Washington, DC--U.S. Representative Mary Jo Kilroy's Small Business Intermediary Lending Pilot Program Act, a bill that would create a three-year lending pilot program for small businesses, passed the House of Representatives today as part of the Small Business Jobs Act. The pilot program would give small businesses the capital to create jobs by providing them with low cost, long term loans through the Small Businesses Administration (SBA).

"Small businesses are the engines of job growth in our country and it is up to us to give them the fuel to succeed. My bill will break the barriers to credit that central Ohio businesses face so they can continue to stimulate the economy and put Ohioans back to work," said Kilroy.

Small businesses need access to affordable credit to start-up and expand. While the Small Business Administration's (SBA) microloan and 7(a) loan programs address the needs of many small businesses, some need larger loans than the microloan program offers but do not qualify for traditional loans backed by the 7(a) loan program for a variety of reasons, most often a lack of sufficient collateral. This creates a "gap" in the SBA loan program into which many small businesses fall.

Kilroy's bill seeks to tackle this problem by authorizing the Small Business Administration to provide up to $1 million to community development organizations to make low-cost, flexible loans of up to $200,000 to local small businesses looking to start up or expand. The pilot program is modeled after a successful existing program in the U.S. Department of Agriculture, which has proven effective in stimulating economic activity in rural areas. Unlike the USDA program, Kilroy's pilot program will serve both urban and rural regions.

The Small Business Intermediary Lending Pilot Program Act was included in a larger bill to help small businesses attain the capital they need to grow and hire new workers. The Small Business Jobs Act is projected to create 500,000 new jobs. Other provisions in theSmall Business Jobs Act are provided below: * Creates a Small Business Lending Fund to deliver loans to small businesses through a new $30 billion lending fund for small- and medium-sized community banks ($10 billion or under) that could leverage up to $300 billion in lending. The legislation includes tough performance-based incentives to make sure that these banks lend to small businesses.

* Increases the tax deduction for business start-up expenditures so that small business owners can focus more on hiring new workers and growing their businesses.

* Doubles the amount a business can write off for equipment purchases, from $250,000 to $500,000, through 2011.

* Eliminates capital-gains taxes on small business investments.

* Allows small-business owners to deduct the cost of health insurance in 2010 for themselves and their family members in calculating their self-employment taxes.

* Extends SBA Recovery loans to increase lending support for small businesses.

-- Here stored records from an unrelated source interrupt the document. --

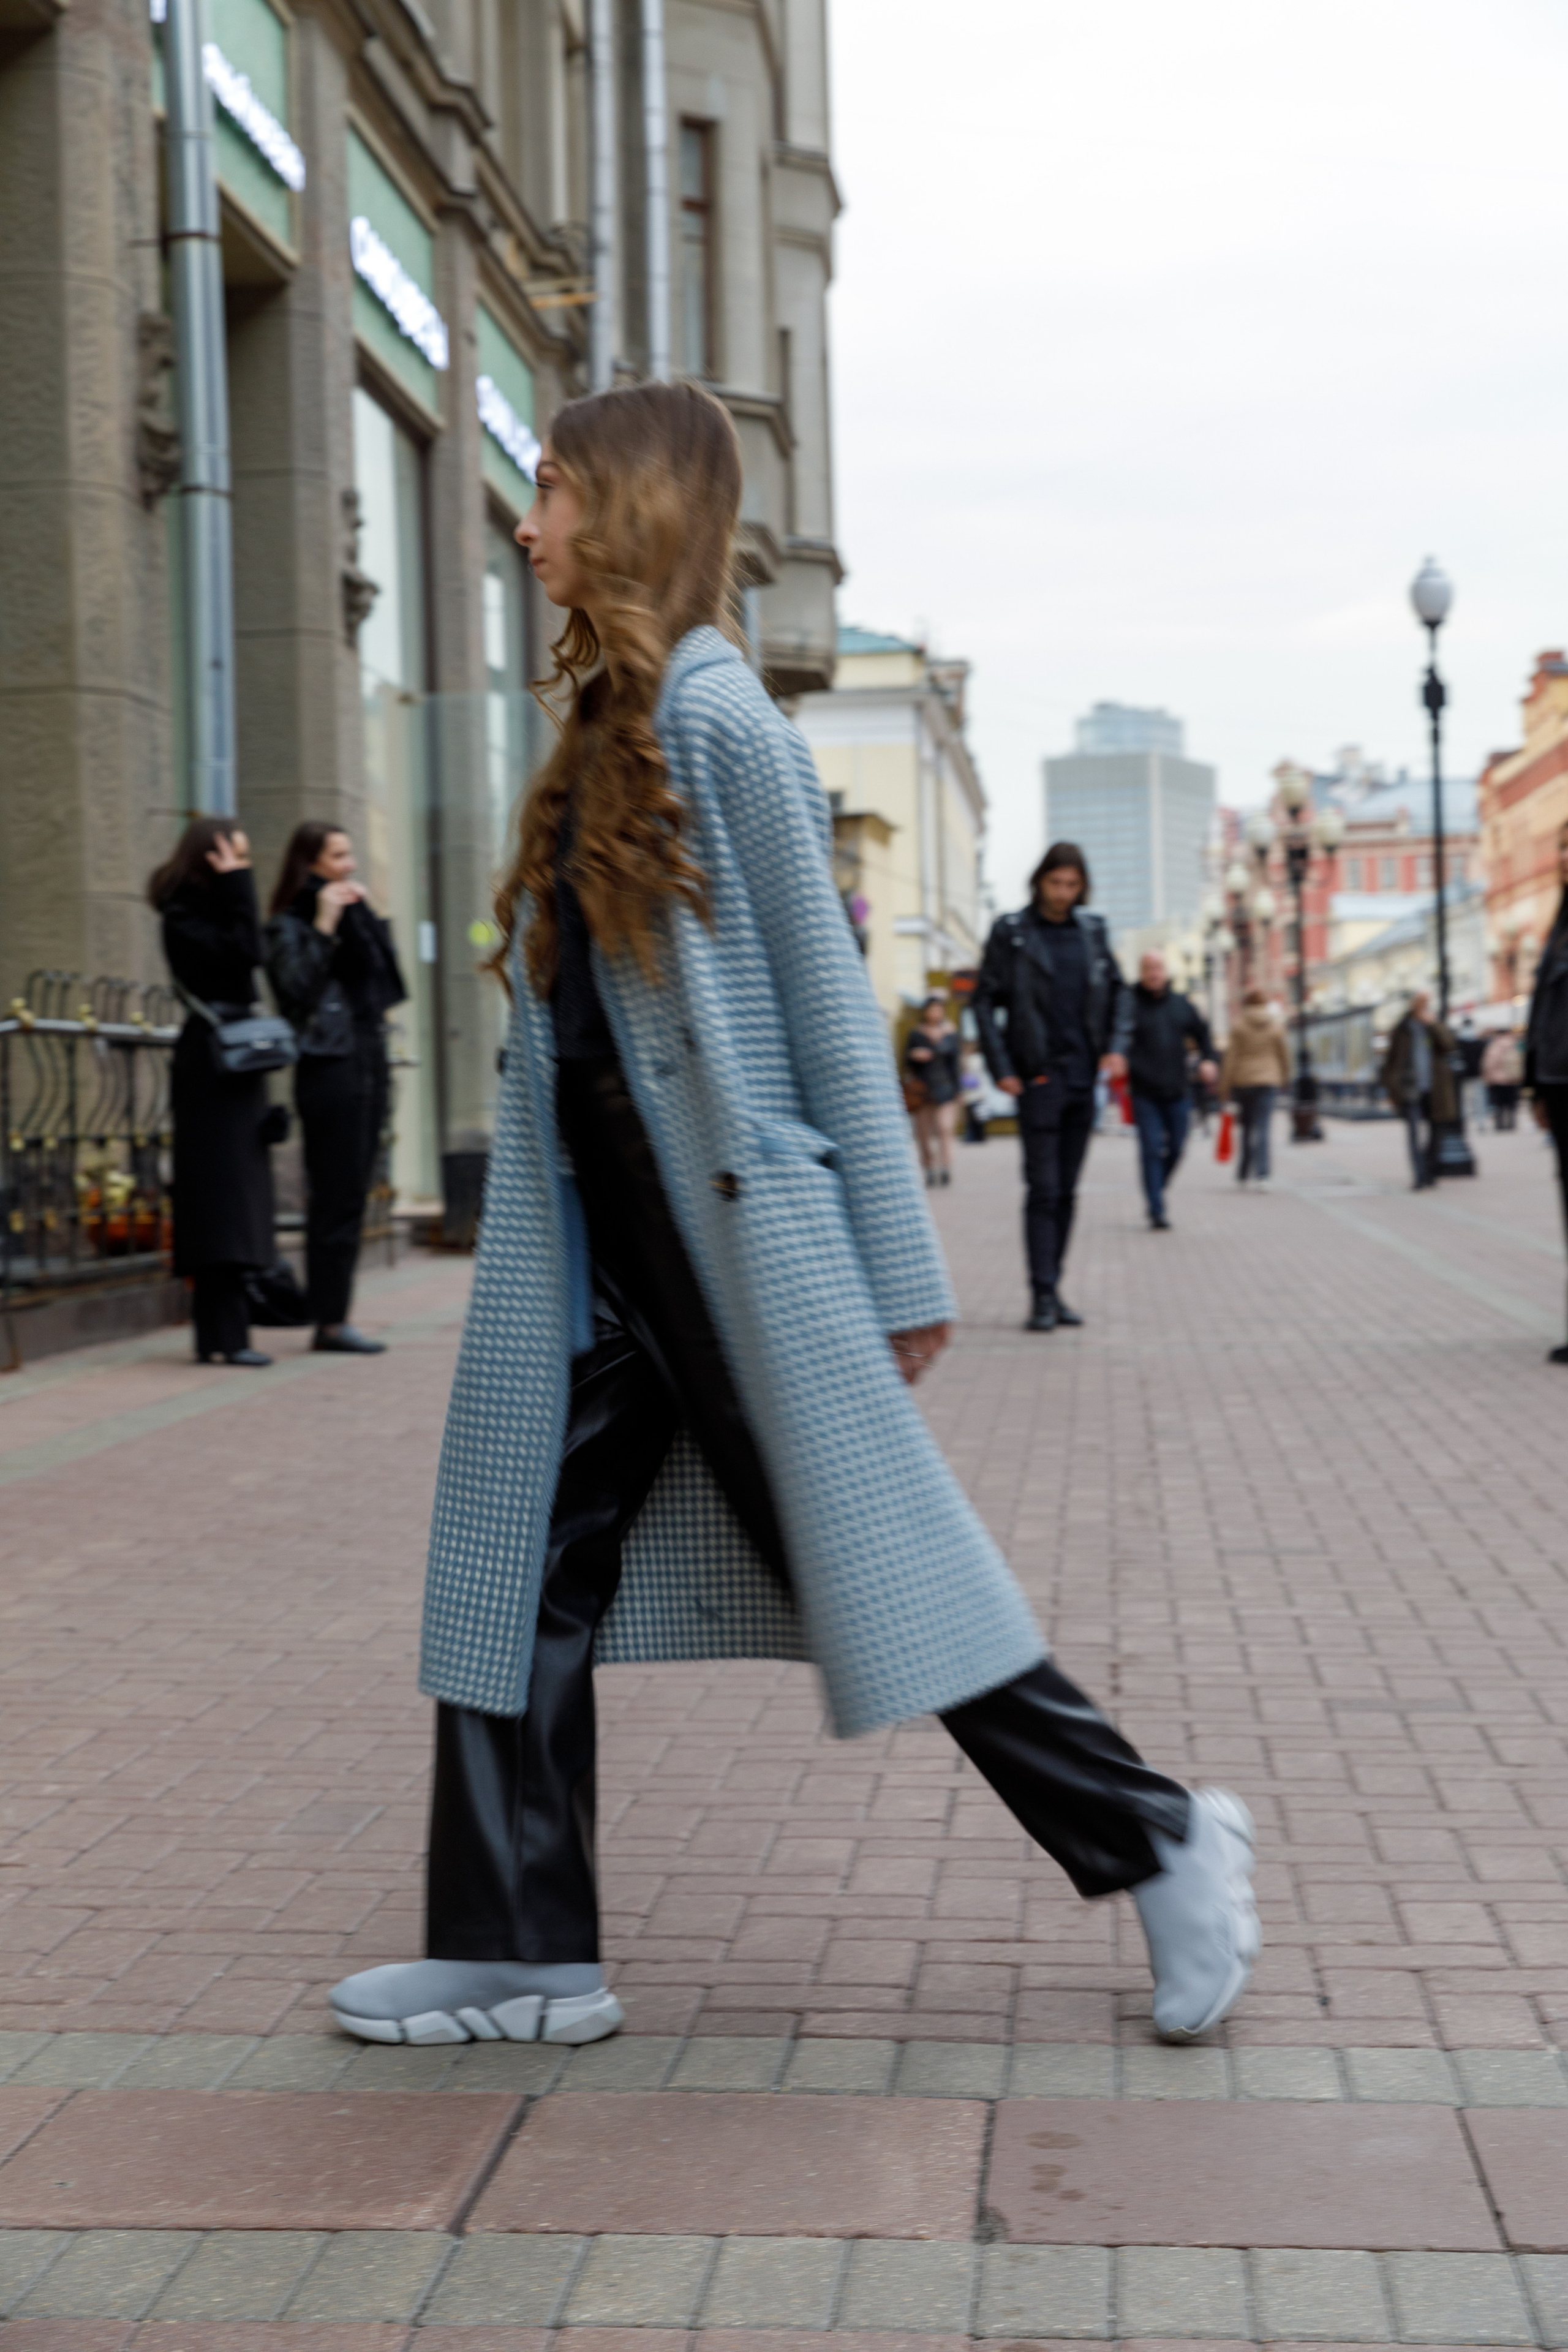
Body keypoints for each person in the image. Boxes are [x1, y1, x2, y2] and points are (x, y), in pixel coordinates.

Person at [324, 382, 1257, 2053]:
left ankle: (1160, 1833)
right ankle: (519, 1950)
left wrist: (897, 1263)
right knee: (513, 1571)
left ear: (628, 505)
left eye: (550, 489)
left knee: (877, 1569)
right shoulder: (613, 720)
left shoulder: (719, 717)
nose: (525, 524)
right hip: (608, 1258)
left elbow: (827, 1003)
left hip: (728, 1249)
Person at [972, 843, 1130, 1332]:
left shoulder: (1093, 931)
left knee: (1066, 1191)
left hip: (1084, 1078)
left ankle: (1054, 1288)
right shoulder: (1013, 932)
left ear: (1082, 887)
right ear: (1039, 881)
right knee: (1043, 1189)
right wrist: (1001, 1066)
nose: (1063, 893)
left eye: (1072, 885)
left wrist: (1116, 1046)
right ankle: (1041, 1294)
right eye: (1055, 883)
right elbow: (983, 1002)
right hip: (1038, 1077)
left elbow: (1119, 993)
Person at [265, 824, 406, 1354]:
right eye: (339, 855)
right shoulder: (287, 925)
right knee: (334, 1196)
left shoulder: (353, 915)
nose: (350, 865)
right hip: (328, 1068)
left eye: (350, 854)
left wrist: (364, 917)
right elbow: (295, 991)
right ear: (311, 863)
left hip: (368, 1062)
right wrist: (324, 925)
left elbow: (390, 986)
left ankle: (334, 1316)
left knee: (354, 1194)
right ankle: (329, 1322)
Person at [149, 817, 277, 1368]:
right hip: (211, 1063)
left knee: (238, 1196)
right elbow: (247, 954)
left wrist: (236, 889)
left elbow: (252, 952)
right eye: (236, 857)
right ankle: (223, 1335)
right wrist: (239, 887)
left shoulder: (217, 908)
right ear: (210, 857)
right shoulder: (182, 914)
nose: (244, 867)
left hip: (236, 1060)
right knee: (219, 1198)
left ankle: (226, 1335)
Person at [1126, 951, 1216, 1230]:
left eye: (1158, 968)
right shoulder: (1129, 1004)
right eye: (1148, 968)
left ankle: (1156, 1186)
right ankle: (1156, 1208)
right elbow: (1114, 1037)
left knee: (1177, 1146)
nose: (1154, 973)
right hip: (1144, 1092)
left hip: (1178, 1091)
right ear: (1141, 972)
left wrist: (1208, 1060)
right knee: (1151, 1149)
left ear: (1166, 971)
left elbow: (1204, 1036)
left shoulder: (1181, 1005)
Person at [1527, 821, 1568, 1362]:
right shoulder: (1559, 926)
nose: (1566, 857)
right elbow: (1542, 1012)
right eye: (1563, 848)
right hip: (1559, 1082)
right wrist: (1535, 1086)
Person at [1381, 989, 1455, 1192]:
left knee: (1437, 1131)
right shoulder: (1403, 1028)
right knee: (1413, 1132)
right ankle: (1419, 1175)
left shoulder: (1433, 1024)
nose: (1423, 1005)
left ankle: (1429, 1170)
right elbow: (1391, 1061)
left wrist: (1433, 1024)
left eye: (1426, 1002)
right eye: (1420, 1002)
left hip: (1435, 1088)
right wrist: (1391, 1088)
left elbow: (1449, 1045)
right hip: (1410, 1088)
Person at [1220, 987, 1291, 1192]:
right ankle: (1263, 1175)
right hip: (1268, 1081)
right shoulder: (1275, 1026)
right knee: (1263, 1128)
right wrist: (1286, 1078)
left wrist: (1224, 1087)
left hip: (1243, 1083)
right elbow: (1284, 1055)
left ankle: (1243, 1174)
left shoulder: (1239, 1026)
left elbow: (1231, 1058)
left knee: (1246, 1129)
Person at [902, 993, 961, 1186]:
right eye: (932, 1009)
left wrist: (958, 1090)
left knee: (946, 1129)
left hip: (946, 1088)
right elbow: (905, 1062)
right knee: (924, 1133)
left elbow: (956, 1064)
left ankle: (946, 1166)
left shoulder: (950, 1033)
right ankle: (929, 1167)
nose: (935, 1013)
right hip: (923, 1090)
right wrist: (914, 1056)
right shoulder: (916, 1034)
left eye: (938, 1009)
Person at [1482, 1028, 1523, 1130]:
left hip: (1498, 1080)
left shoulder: (1495, 1045)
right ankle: (1511, 1123)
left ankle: (1500, 1125)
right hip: (1513, 1078)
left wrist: (1488, 1078)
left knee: (1499, 1104)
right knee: (1511, 1103)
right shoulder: (1515, 1044)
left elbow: (1490, 1063)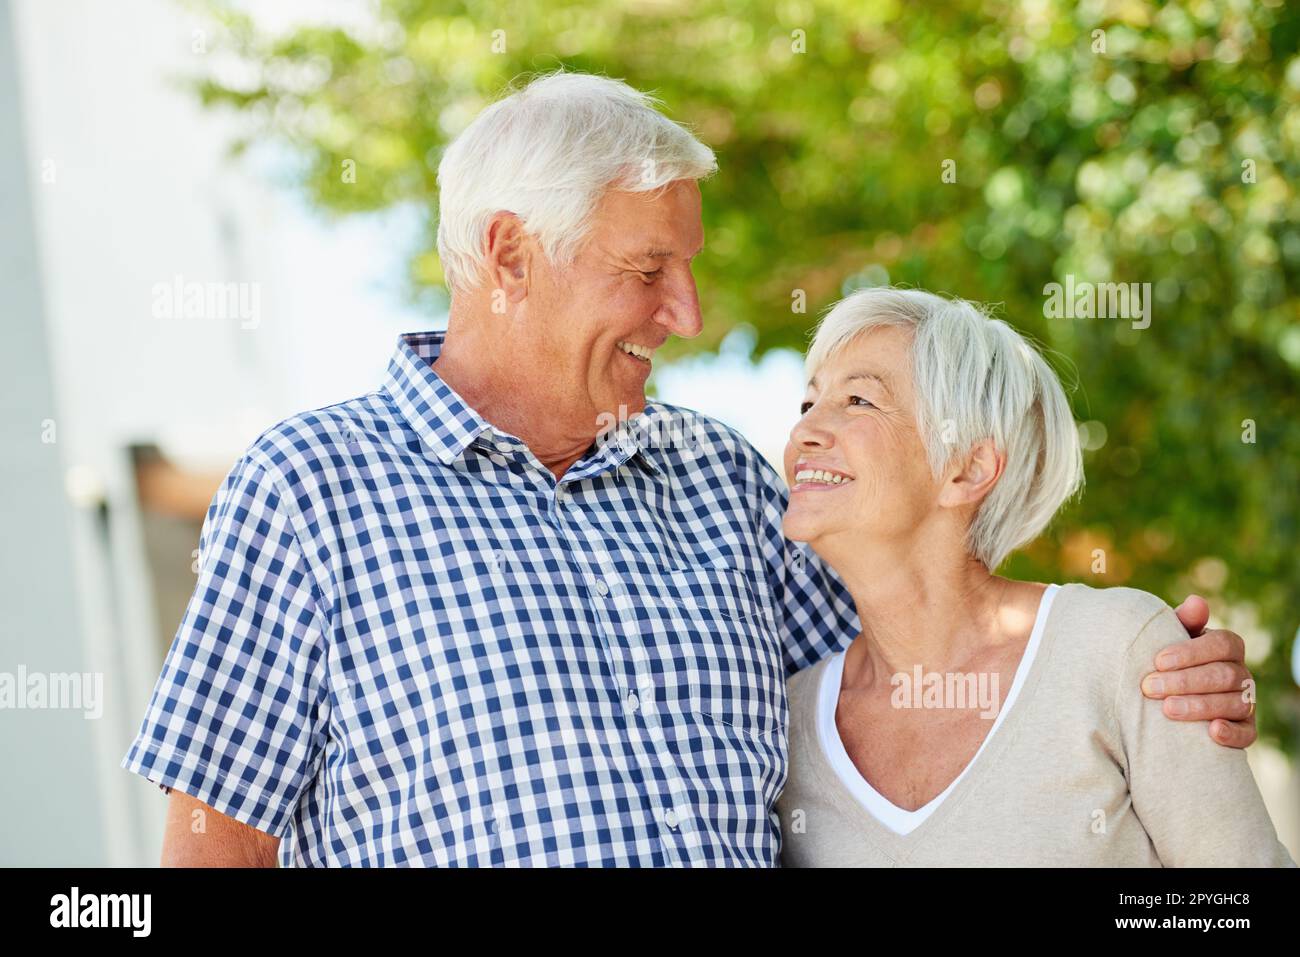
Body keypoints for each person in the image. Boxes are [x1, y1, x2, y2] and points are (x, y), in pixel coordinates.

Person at [123, 73, 1258, 867]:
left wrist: (1148, 676)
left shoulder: (723, 482)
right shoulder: (311, 488)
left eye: (689, 268)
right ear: (510, 254)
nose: (689, 313)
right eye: (648, 269)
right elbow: (218, 845)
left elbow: (926, 657)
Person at [776, 288, 1291, 866]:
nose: (805, 433)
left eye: (859, 401)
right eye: (807, 405)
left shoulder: (1118, 648)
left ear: (967, 469)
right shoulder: (785, 721)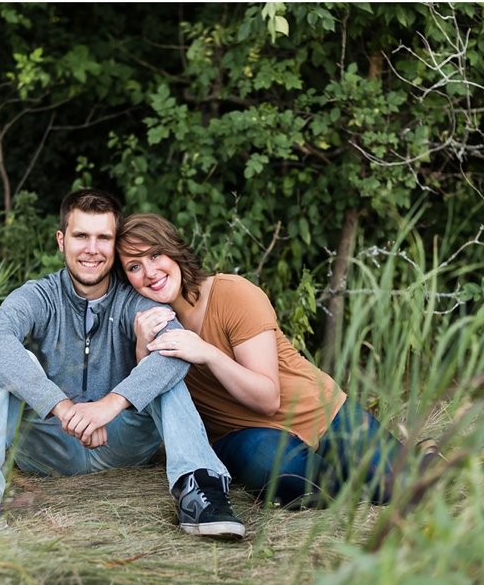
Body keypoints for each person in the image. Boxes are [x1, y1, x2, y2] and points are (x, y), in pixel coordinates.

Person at [0, 189, 245, 541]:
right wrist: (63, 408)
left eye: (103, 237)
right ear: (61, 240)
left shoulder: (136, 299)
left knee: (164, 357)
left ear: (114, 243)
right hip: (48, 442)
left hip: (122, 439)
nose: (92, 248)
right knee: (11, 361)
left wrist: (110, 405)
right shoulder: (38, 295)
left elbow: (175, 352)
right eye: (81, 236)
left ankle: (201, 491)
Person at [116, 212, 443, 509]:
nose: (150, 272)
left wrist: (207, 352)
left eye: (155, 255)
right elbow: (155, 415)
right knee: (289, 474)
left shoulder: (232, 294)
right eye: (134, 266)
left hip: (316, 411)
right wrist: (143, 350)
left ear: (173, 250)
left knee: (400, 488)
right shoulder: (150, 325)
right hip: (241, 435)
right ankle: (339, 481)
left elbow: (268, 397)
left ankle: (415, 457)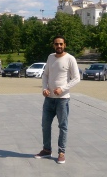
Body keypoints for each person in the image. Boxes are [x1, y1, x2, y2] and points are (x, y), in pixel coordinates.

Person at [34, 35, 80, 164]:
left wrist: (63, 88)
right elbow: (45, 75)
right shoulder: (50, 57)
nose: (58, 46)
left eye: (61, 44)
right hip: (49, 99)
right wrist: (44, 88)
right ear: (53, 45)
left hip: (62, 99)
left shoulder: (70, 59)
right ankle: (47, 150)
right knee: (45, 125)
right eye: (56, 44)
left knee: (63, 126)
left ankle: (61, 152)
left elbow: (77, 78)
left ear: (65, 45)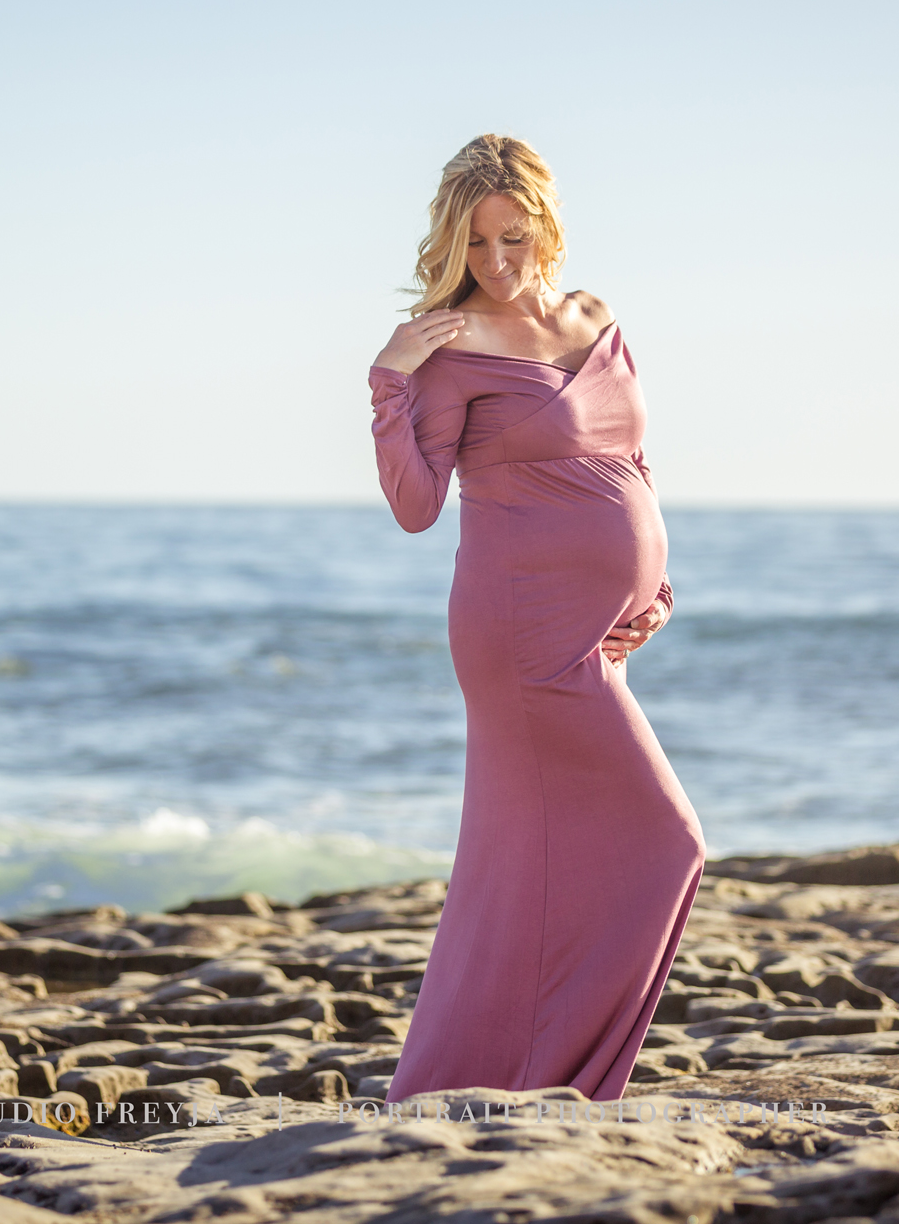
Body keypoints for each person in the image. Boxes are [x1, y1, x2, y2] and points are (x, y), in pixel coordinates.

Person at [368, 133, 707, 1102]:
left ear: (547, 227)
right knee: (662, 840)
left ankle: (509, 1079)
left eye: (514, 237)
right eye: (475, 245)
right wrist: (388, 380)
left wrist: (656, 584)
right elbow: (414, 505)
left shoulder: (597, 316)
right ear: (450, 246)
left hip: (600, 631)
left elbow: (631, 461)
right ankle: (560, 1072)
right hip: (520, 633)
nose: (498, 261)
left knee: (535, 866)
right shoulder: (445, 345)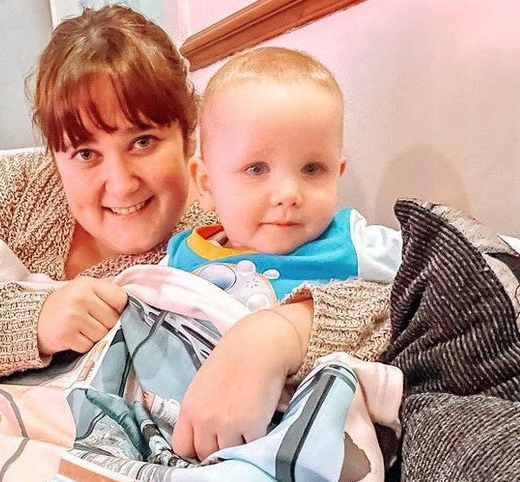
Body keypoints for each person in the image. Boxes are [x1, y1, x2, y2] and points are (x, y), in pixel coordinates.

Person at [0, 4, 394, 463]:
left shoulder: (229, 223)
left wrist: (283, 330)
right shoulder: (15, 188)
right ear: (55, 155)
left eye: (143, 141)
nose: (121, 182)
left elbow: (389, 298)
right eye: (85, 153)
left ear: (190, 139)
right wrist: (33, 318)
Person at [166, 46, 401, 310]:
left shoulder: (353, 244)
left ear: (337, 174)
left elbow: (436, 259)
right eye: (256, 169)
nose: (288, 194)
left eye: (311, 169)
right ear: (207, 185)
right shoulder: (182, 255)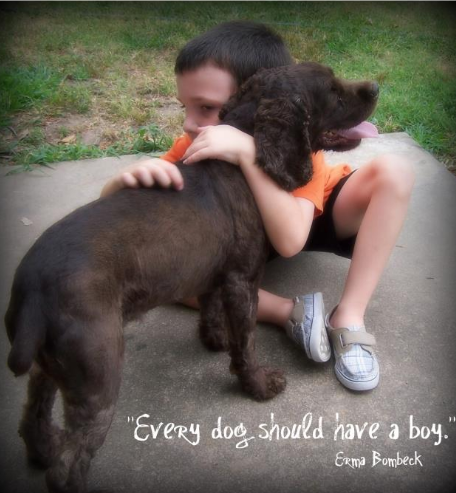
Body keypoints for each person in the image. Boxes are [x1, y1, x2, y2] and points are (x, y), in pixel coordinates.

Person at [100, 21, 415, 392]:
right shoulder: (195, 145)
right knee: (167, 275)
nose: (189, 124)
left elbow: (291, 240)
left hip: (310, 217)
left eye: (207, 108)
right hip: (241, 240)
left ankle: (348, 316)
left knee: (395, 173)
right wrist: (120, 184)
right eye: (185, 107)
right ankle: (290, 312)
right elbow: (131, 220)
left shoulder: (299, 140)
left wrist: (248, 154)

The Small Business Jobs Act is supported by National Small Business Association, Small Business Majority, National Retail Federation, National Restaurant Association, Hispanic Chamber of Commerce, Independent Community Bankers of America, American Bankers Association, Financial Services Roundtable, Business & Professional Women's Foundation, International Franchise Association, Motor & Equipment Manufacturers, and National Association for the Self-Employed.